▸ **Brief**
Begin your copy at the line with "linea con i" in the records below and end it at the line with "Matériaux et développement durable", restating each line word for word; omit the pictures.

▸ **Records for this exercise**
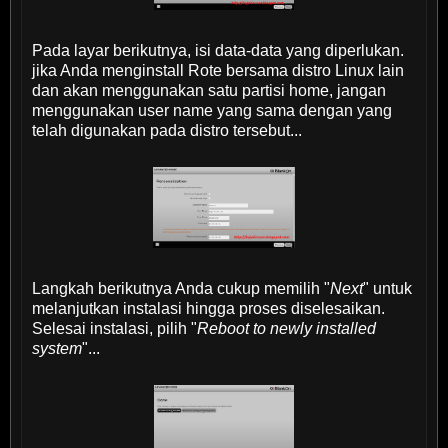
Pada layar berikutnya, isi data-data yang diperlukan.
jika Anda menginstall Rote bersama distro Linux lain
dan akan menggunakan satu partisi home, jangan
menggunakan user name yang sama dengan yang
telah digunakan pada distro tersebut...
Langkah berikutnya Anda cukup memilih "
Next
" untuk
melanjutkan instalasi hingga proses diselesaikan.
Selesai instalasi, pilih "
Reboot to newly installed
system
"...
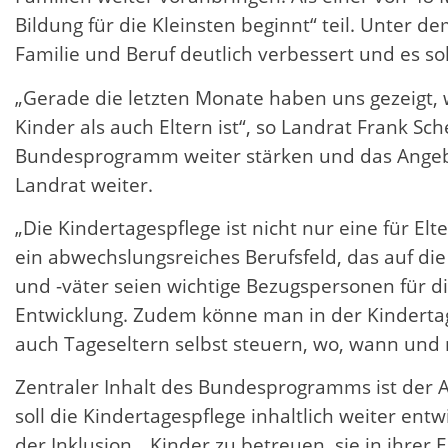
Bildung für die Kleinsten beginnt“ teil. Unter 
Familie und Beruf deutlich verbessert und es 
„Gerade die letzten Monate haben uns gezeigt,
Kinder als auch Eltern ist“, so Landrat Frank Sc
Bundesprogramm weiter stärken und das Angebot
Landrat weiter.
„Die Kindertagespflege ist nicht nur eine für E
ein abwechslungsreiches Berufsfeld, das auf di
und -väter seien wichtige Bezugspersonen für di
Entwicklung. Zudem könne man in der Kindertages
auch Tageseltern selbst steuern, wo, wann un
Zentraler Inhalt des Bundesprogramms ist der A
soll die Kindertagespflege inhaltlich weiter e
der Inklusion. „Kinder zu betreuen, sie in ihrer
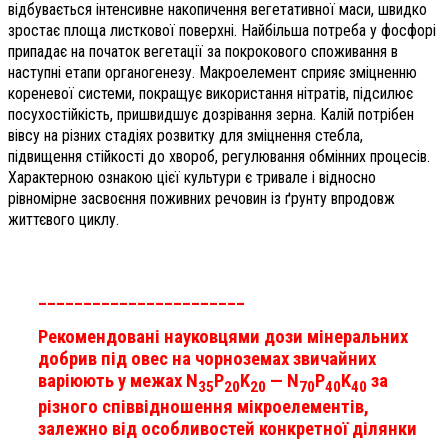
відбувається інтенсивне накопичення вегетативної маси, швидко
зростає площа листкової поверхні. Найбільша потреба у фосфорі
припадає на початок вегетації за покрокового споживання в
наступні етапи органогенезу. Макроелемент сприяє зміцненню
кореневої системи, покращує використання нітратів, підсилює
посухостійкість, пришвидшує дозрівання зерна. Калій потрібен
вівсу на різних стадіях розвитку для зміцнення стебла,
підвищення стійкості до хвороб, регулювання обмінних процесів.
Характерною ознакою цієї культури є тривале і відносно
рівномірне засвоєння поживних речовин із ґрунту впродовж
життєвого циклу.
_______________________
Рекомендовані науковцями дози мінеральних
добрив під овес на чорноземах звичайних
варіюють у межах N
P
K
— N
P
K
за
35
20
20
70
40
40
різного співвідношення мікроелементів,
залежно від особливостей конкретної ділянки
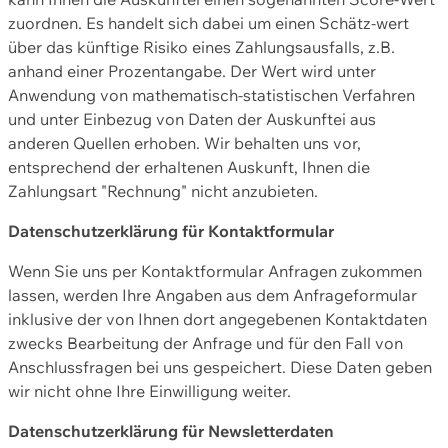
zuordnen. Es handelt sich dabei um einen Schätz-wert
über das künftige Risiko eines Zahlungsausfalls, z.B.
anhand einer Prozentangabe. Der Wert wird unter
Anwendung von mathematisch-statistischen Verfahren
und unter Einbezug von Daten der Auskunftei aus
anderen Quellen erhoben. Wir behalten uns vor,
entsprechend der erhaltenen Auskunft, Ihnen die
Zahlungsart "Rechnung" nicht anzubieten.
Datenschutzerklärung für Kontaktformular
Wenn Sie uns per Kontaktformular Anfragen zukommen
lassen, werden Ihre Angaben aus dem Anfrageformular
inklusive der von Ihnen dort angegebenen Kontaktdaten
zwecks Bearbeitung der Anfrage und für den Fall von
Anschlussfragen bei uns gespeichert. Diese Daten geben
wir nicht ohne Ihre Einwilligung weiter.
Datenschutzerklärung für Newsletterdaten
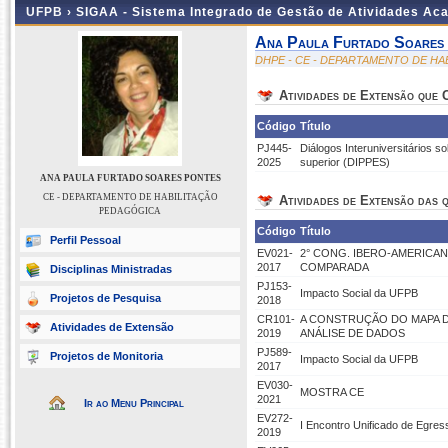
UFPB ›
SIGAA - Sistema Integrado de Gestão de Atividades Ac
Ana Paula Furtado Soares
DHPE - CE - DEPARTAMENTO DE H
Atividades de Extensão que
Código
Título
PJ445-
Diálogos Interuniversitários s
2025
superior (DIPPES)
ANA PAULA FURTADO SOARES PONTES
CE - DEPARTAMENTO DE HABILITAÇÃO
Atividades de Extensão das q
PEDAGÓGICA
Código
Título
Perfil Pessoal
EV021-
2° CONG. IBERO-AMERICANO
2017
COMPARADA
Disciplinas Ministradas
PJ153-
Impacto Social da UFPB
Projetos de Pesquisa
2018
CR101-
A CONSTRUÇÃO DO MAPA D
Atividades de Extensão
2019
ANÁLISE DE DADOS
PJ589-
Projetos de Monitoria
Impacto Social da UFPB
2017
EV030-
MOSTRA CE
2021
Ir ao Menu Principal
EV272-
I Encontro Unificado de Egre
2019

* * *

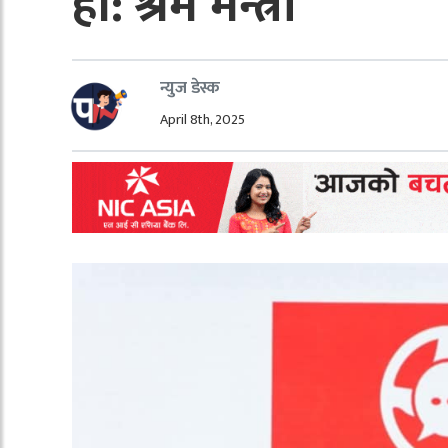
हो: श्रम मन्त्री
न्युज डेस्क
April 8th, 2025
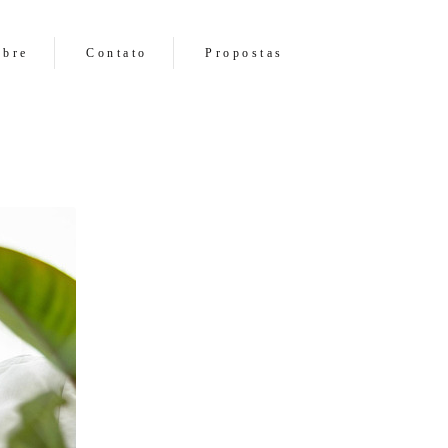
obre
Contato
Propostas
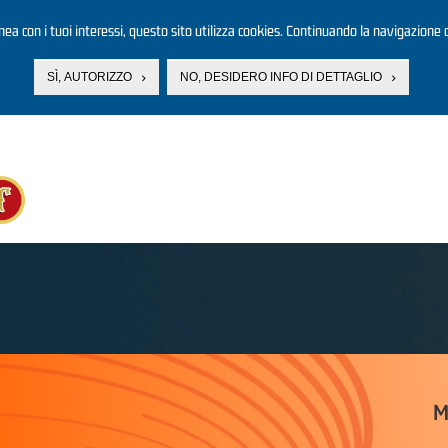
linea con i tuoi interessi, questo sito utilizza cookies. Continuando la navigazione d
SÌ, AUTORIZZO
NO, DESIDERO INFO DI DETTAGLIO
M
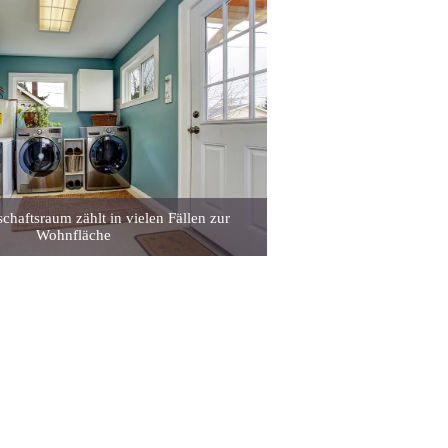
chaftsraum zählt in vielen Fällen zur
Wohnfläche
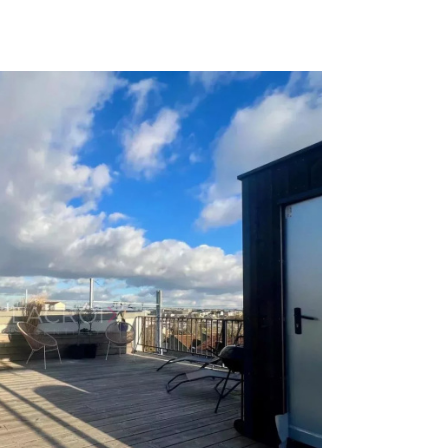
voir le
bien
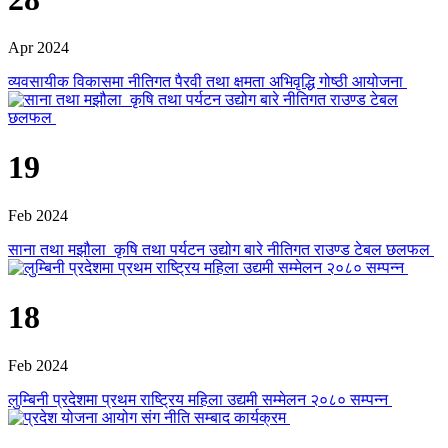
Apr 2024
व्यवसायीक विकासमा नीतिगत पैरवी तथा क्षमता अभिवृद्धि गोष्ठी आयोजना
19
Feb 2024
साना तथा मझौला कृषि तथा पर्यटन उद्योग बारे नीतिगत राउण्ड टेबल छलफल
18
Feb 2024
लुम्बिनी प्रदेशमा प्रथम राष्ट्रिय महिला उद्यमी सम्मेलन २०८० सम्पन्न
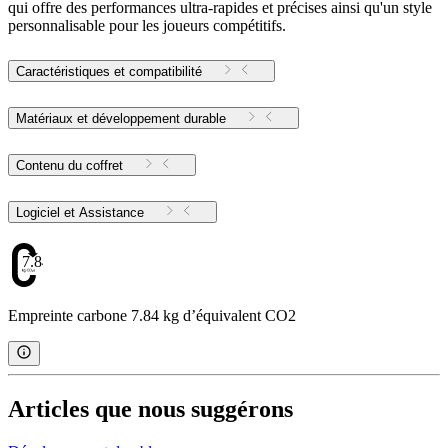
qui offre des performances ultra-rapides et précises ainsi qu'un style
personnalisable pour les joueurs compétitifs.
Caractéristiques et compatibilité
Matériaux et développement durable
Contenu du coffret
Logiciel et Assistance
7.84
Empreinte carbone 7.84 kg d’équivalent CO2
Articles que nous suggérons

▸ **Exercise response**
linea con i tuoi interessi, questo sito utilizza cookies. Continuando la navigazione d
SÌ, AUTORIZZO
NO, DESIDERO INFO DI DETTAGLIO
M
chaftsraum zählt in vielen Fällen zur
Wohnfläche
voir le
bien
Apr 2024
व्यवसायीक विकासमा नीतिगत पैरवी तथा क्षमता अभिवृद्धि गोष्ठी आयोजना
19
Feb 2024
साना तथा मझौला कृषि तथा पर्यटन उद्योग बारे नीतिगत राउण्ड टेबल छलफल
18
Feb 2024
लुम्बिनी प्रदेशमा प्रथम राष्ट्रिय महिला उद्यमी सम्मेलन २०८० सम्पन्न
qui offre des performances ultra-rapides et précises ainsi qu'un style
personnalisable pour les joueurs compétitifs.
Caractéristiques et compatibilité
Matériaux et développement durable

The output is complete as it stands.